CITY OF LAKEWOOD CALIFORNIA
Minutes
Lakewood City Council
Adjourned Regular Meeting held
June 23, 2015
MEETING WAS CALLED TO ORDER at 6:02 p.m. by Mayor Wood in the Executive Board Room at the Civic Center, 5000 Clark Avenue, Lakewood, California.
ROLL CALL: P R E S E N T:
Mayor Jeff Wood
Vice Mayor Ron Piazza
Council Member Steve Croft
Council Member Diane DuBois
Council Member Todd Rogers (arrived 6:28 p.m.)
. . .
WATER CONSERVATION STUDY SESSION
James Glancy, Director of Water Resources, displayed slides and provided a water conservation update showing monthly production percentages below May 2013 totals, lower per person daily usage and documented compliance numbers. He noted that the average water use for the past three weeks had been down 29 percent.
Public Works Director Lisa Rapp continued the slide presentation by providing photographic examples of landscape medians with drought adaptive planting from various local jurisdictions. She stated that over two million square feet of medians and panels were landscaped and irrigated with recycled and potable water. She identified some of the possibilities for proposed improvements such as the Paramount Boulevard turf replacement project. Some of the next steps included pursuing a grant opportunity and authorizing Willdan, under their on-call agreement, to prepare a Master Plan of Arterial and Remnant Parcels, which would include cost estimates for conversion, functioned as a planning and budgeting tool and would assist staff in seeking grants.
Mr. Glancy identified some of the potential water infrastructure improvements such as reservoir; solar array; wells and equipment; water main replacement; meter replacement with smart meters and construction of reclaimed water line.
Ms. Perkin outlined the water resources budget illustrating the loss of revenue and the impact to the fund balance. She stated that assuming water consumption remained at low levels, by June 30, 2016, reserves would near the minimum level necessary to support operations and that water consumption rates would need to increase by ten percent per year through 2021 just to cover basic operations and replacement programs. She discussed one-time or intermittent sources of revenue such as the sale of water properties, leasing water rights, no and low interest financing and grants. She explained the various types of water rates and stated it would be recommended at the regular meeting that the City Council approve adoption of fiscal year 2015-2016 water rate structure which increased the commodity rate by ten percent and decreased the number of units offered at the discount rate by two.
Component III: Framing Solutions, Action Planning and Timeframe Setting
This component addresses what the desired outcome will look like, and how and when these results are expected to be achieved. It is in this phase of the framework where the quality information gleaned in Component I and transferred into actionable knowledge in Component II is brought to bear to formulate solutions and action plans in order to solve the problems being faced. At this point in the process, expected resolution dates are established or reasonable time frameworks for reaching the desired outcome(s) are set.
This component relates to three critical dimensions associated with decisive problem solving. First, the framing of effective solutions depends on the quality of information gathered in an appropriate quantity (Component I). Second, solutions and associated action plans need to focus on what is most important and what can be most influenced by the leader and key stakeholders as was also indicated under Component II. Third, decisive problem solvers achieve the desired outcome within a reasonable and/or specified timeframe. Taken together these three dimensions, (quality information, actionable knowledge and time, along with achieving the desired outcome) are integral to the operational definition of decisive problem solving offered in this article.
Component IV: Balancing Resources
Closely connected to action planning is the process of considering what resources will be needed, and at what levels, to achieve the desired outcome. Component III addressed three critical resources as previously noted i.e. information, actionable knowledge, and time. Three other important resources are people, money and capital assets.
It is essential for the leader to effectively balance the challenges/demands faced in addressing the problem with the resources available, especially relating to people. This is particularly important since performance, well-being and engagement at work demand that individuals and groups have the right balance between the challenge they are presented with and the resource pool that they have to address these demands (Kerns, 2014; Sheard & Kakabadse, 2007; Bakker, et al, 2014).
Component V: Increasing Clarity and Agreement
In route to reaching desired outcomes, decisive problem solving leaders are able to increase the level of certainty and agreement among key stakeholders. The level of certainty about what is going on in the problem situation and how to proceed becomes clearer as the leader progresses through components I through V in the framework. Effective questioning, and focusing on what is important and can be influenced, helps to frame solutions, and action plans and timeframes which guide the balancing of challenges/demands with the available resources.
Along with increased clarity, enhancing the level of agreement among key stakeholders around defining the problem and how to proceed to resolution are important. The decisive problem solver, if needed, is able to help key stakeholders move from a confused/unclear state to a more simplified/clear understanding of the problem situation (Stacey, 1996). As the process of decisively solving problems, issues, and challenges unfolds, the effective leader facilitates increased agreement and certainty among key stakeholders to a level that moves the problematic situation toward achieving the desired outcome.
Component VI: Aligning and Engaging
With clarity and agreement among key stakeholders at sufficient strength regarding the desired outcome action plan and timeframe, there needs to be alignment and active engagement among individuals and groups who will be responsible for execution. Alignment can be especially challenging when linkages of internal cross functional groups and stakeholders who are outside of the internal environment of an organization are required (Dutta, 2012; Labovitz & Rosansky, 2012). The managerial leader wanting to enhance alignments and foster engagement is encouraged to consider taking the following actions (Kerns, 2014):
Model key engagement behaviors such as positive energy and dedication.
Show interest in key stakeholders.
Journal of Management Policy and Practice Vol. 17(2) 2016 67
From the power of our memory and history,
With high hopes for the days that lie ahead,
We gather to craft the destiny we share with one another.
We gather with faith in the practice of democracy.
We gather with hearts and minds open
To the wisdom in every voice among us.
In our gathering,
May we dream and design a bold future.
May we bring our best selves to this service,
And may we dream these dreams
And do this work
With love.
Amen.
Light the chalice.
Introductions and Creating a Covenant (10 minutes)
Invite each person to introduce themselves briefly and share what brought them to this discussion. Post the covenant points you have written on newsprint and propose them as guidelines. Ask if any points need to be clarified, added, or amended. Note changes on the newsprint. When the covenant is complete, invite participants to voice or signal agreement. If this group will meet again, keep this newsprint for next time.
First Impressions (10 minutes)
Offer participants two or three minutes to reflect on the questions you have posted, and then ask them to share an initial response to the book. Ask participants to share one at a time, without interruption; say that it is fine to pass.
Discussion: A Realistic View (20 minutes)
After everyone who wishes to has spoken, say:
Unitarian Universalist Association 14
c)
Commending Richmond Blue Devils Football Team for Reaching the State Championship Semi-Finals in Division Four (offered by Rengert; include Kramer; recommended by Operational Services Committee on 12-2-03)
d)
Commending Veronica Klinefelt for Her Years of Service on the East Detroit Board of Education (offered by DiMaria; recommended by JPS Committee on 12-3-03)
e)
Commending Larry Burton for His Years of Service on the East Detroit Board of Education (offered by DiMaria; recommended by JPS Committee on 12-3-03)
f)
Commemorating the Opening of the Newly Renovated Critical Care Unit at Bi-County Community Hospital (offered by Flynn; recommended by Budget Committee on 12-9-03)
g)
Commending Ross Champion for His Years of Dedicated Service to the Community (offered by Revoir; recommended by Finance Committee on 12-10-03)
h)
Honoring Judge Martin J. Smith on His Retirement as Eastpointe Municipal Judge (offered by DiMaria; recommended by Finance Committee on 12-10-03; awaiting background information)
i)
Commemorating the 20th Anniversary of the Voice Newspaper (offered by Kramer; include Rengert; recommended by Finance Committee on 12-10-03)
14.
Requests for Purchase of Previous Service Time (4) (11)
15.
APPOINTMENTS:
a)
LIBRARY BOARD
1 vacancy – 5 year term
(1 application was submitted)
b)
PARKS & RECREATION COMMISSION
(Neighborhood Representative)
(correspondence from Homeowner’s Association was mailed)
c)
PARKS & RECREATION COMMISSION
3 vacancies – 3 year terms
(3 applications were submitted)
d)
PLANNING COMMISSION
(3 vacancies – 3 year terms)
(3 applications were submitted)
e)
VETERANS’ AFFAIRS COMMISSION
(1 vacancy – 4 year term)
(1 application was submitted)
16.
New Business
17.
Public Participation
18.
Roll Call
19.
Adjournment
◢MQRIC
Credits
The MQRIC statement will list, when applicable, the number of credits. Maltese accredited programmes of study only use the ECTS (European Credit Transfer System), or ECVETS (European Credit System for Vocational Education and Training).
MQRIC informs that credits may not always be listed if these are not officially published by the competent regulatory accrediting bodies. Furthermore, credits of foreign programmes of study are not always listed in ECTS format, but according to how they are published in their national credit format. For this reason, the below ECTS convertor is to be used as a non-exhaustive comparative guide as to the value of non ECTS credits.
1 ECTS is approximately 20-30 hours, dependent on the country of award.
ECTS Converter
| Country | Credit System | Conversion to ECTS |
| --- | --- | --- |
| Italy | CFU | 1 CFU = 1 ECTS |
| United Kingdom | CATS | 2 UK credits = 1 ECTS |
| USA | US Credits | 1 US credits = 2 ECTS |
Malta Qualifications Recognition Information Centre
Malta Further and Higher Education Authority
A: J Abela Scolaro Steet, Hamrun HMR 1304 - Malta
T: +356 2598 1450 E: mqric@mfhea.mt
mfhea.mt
------
Retype the portion of the data above that starts on the line with "Component IV: Balancing Resources" and finishes on the line with "Component VI: Aligning and Engaging", including both of those lines.

Component IV: Balancing Resources
Closely connected to action planning is the process of considering what resources will be needed, and at what levels, to achieve the desired outcome. Component III addressed three critical resources as previously noted i.e. information, actionable knowledge, and time. Three other important resources are people, money and capital assets.
It is essential for the leader to effectively balance the challenges/demands faced in addressing the problem with the resources available, especially relating to people. This is particularly important since performance, well-being and engagement at work demand that individuals and groups have the right balance between the challenge they are presented with and the resource pool that they have to address these demands (Kerns, 2014; Sheard & Kakabadse, 2007; Bakker, et al, 2014).
Component V: Increasing Clarity and Agreement
In route to reaching desired outcomes, decisive problem solving leaders are able to increase the level of certainty and agreement among key stakeholders. The level of certainty about what is going on in the problem situation and how to proceed becomes clearer as the leader progresses through components I through V in the framework. Effective questioning, and focusing on what is important and can be influenced, helps to frame solutions, and action plans and timeframes which guide the balancing of challenges/demands with the available resources.
Along with increased clarity, enhancing the level of agreement among key stakeholders around defining the problem and how to proceed to resolution are important. The decisive problem solver, if needed, is able to help key stakeholders move from a confused/unclear state to a more simplified/clear understanding of the problem situation (Stacey, 1996). As the process of decisively solving problems, issues, and challenges unfolds, the effective leader facilitates increased agreement and certainty among key stakeholders to a level that moves the problematic situation toward achieving the desired outcome.
Component VI: Aligning and Engaging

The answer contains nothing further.